Thorn: Remembering John C. Tattersall
From SABR member John Thorn, a Henry Chadwick Award recipient, at Our Game on February 5, 2014:
This morning SABR announced the 2014 recipients of the Henry Chadwick Award, established “to honor the game’s great researchers—historians, statisticians, annalists, and archivists—for their invaluable contributions to making baseball the game that links America’s present with its past.” The five new Chaddie winners are Mark Armour, Marc Okkonen, Cory Schwartz, Ernie Lanigan, and John C. Tattersall, whose brief bio I wrote for the forthcoming Baseball Research Journal. As perhaps the least well known of the five (at least to those under the age of sixty), Tattersall deserves, in my opinion, something of a sneak preview. For snapshot profiles of all five honorees, see: http://sabr.org/latest/sabr-announces-2014-chadwick-award-recipients
John Tattersall (1910–1981) was a great authority on home runs and early baseball records. His scrapbooks of multiple box scores for nearly every game from 1876 to 1890 proved vital for three generations of baseball encyclopedia: Turkin-Thompson in 1951, ICI/Macmillan in 1969 (for which he was listed as “Consulting Editor”), and Total Baseball in 1989. Tattersall’s day-by-day records have been lost, but what has survived is a batting and fielding summary and a pitching summary for each club in each year.

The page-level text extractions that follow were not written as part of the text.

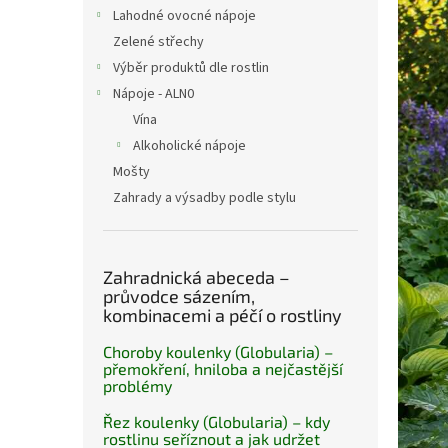
n
Lahodné ovocné nápoje
e
Zelené střechy
l
Výběr produktů dle rostlin
Nápoje - ALN0
Vína
Alkoholické nápoje
Mošty
Zahrady a výsadby podle stylu
Zahradnická abeceda –
průvodce sázením,
kombinacemi a péčí o rostliny
Choroby koulenky (Globularia) –
přemokření, hniloba a nejčastější
problémy
Řez koulenky (Globularia) – kdy
rostlinu seříznout a jak udržet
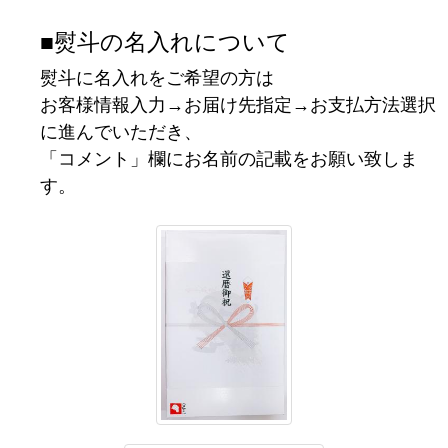
■熨斗の名入れについて
熨斗に名入れをご希望の方は
お客様情報入力→お届け先指定→お支払方法選択
に進んでいただき、
「コメント」欄にお名前の記載をお願い致しま
す。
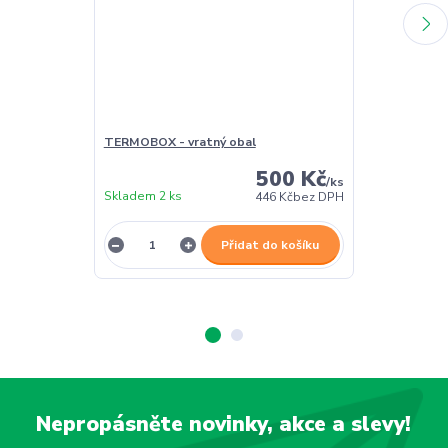
TERMOBOX - vratný obal
TERMOBOX - 
500 Kč
/
ks
Skladem 2 ks
Skladem 2 ks
446 Kč
bez DPH
Přidat do košíku
Nepropásněte novinky, akce a slevy!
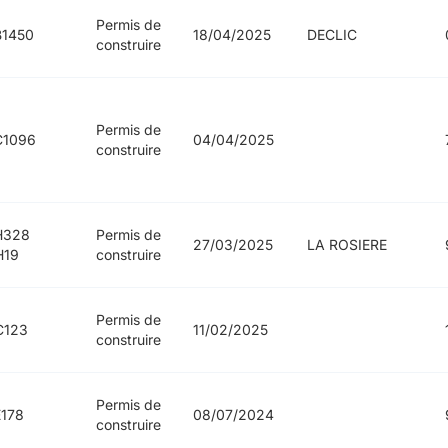
Permis de
B1450
18/04/2025
DECLIC
construire
Permis de
C1096
04/04/2025
construire
H328
Permis de
27/03/2025
LA ROSIERE
H19
construire
Permis de
C123
11/02/2025
construire
Permis de
178
08/07/2024
construire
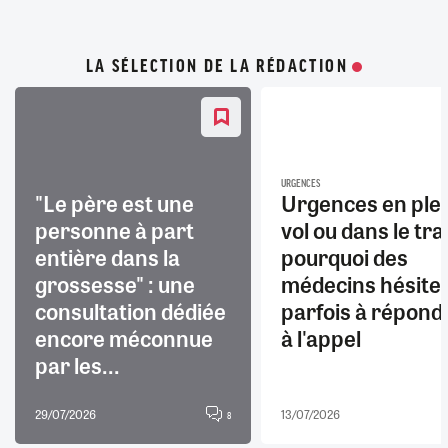
LA SÉLECTION DE LA RÉDACTION
URGENCES
"Le père est une
Urgences en ple
personne à part
vol ou dans le trai
entière dans la
pourquoi des
grossesse" : une
médecins hésite
consultation dédiée
parfois à répond
encore méconnue
à l'appel
par les...
29/07/2026
13/07/2026
8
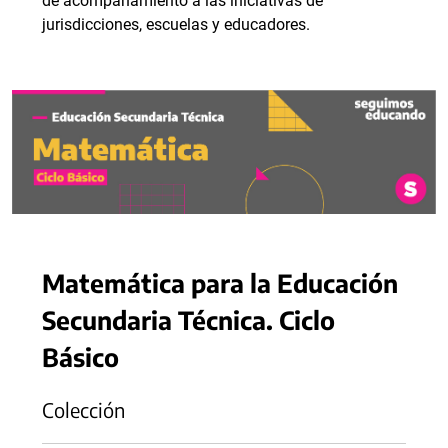
de acompañamiento a las iniciativas de
jurisdicciones, escuelas y educadores.
Matemática para la Educación
Secundaria Técnica. Ciclo
Básico
Colección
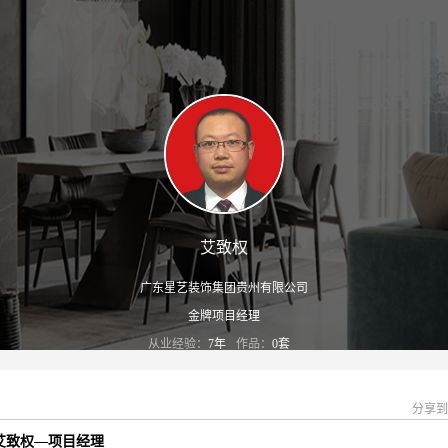
艾致权
广东星艺装饰集团贵州有限公司
金牌项目经理
从业经验：
7年
作品：
0套
分享
艾致权—项目经理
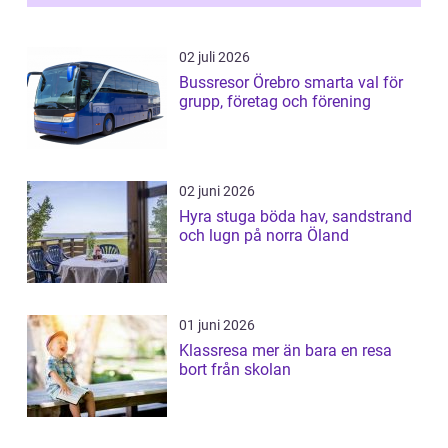
02 juli 2026
Bussresor Örebro smarta val för
grupp, företag och förening
02 juni 2026
Hyra stuga böda hav, sandstrand
och lugn på norra Öland
01 juni 2026
Klassresa mer än bara en resa
bort från skolan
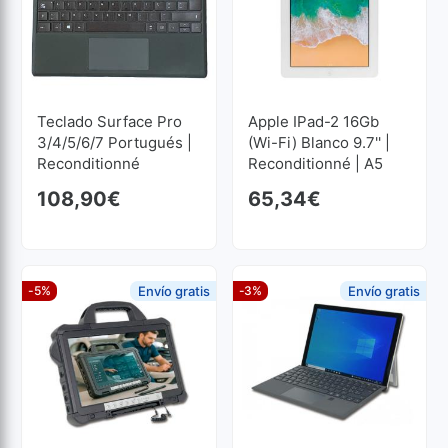
Teclado Surface Pro
Apple IPad-2 16Gb
3/4/5/6/7 Portugués |
(Wi-Fi) Blanco 9.7'' |
Reconditionné
Reconditionné | A5
1GHz | 0.5 GB RAM | 16
108,90
€
65,34
€
GB FLASH 1024x768
-5%
Envío gratis
-3%
Envío gratis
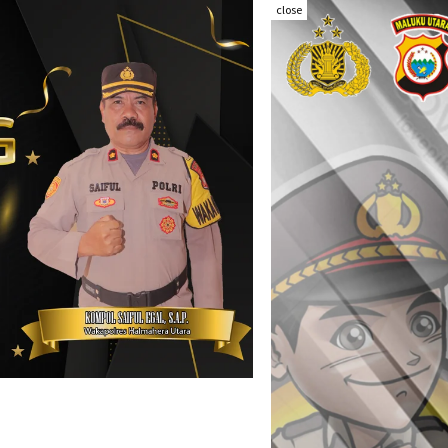
close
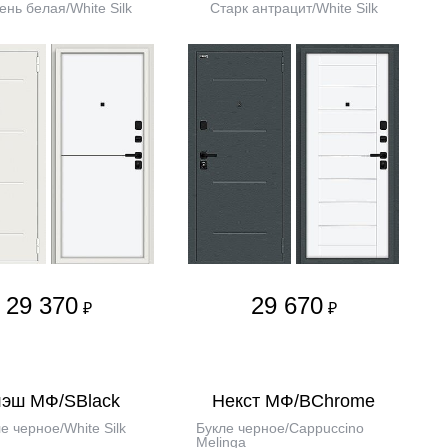
нь белая/White Silk
Старк антрацит/White Silk
29 370
29 670
₽
₽
эш МФ/SBlack
Некст МФ/BChrome
е черное/White Silk
Букле черное/Cappuccino
Melinga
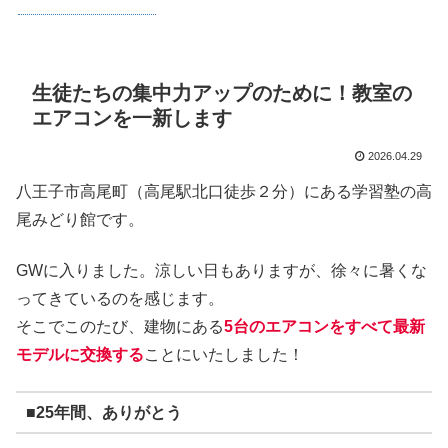
生徒たちの集中力アップのために！教室の
エアコンを一新します
2026.04.29
八王子市高尾町（高尾駅北口徒歩２分）にある学習塾の高
尾みどり館です。
GWに入りました。涼しい日もありますが、徐々に暑くな
ってきているのを感じます。
そこでこのたび、建物にある
5台のエアコンをすべて最新
モデルに交換する
ことにいたしました！
■25年間、ありがとう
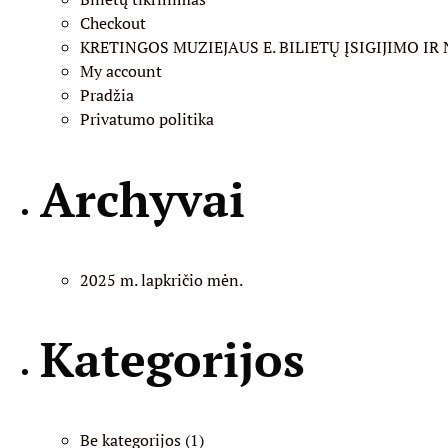
product
Checkout
page
KRETINGOS MUZIEJAUS E. BILIETŲ ĮSIGIJIMO I
My account
Pradžia
Privatumo politika
Archyvai
2025 m. lapkričio mėn.
Kategorijos
Be kategorijos
(1)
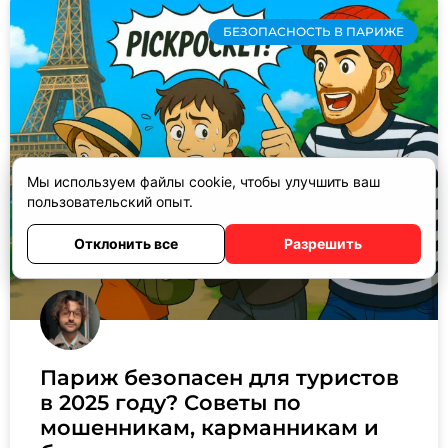
БЕЗОПАСНОСТЬ В ПАРИЖЕ
Мы используем файлы cookie, чтобы улучшить ваш
пользовательский опыт.
Отклонить все
Разрешить
Париж безопасен для туристов
в 2025 году? Советы по
мошенникам, карманникам и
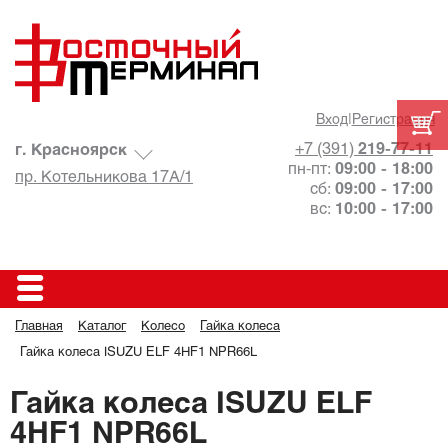
Вход
|
Регистрация
+7 (391)
219-77-11
г. Красноярск
пн-пт:
09:00 - 18:00
пр. Котельникова 17А/1
сб:
09:00 - 17:00
вс:
10:00 - 17:00
Главная
Каталог
Колесо
Гайка колеса
Гайка колеса ISUZU ELF 4HF1 NPR66L
Гайка колеса ISUZU ELF
4HF1 NPR66L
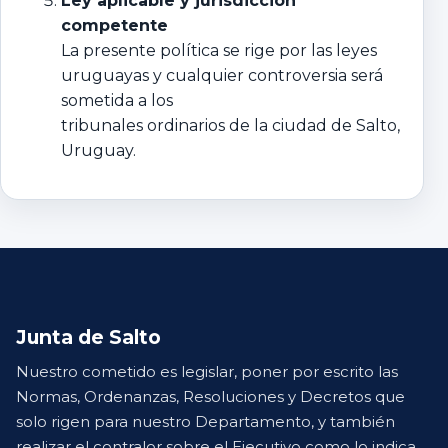
Ley aplicable y jurisdicción
competente
La presente política se rige por las leyes
uruguayas y cualquier controversia será
sometida a los
tribunales ordinarios de la ciudad de Salto,
Uruguay.
Junta de Salto
Nuestro cometido es legislar, poner por escrito las
Normas, Ordenanzas, Resoluciones y Decretos que
solo rigen para nuestro Departamento, y también
realizar el contralor sobre el Ejecutivo como lo indica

Tattersall first gained national attention for his baseball research in 1953 when The Sporting News ran his story on the correction of Nap Lajoie’s 1901 batting average from .405 to .422. (In that same year he self-published The Home Run Parade, “a complete exposition of the home run production of all active major league baseball players.”) Lajoie had originally been credited with a .422 average, with 220 hits in 543 at bats. After a number of years, someone noticed that if you take these at bats and hits, the average comes out only to .405, so his average was changed. Turkin-Thompson gave Nap a mark of .409 in its first edition, in 1951. Later in the 1950s, Tattersall had his doubts and decided to go through his newspaper collection of box scores. He found 229 hits for Lajoie, not 220—the error had been in the figure for hits, not in the figure for batting average. Thus his average was restored to .422, which happened to be the highest in American League history. ICI/Macmillan research in this area came up with a .426 mark (232 for 544, based on newspaper accounts), which was his average as published in the 1969 Baseball Encyclopedia.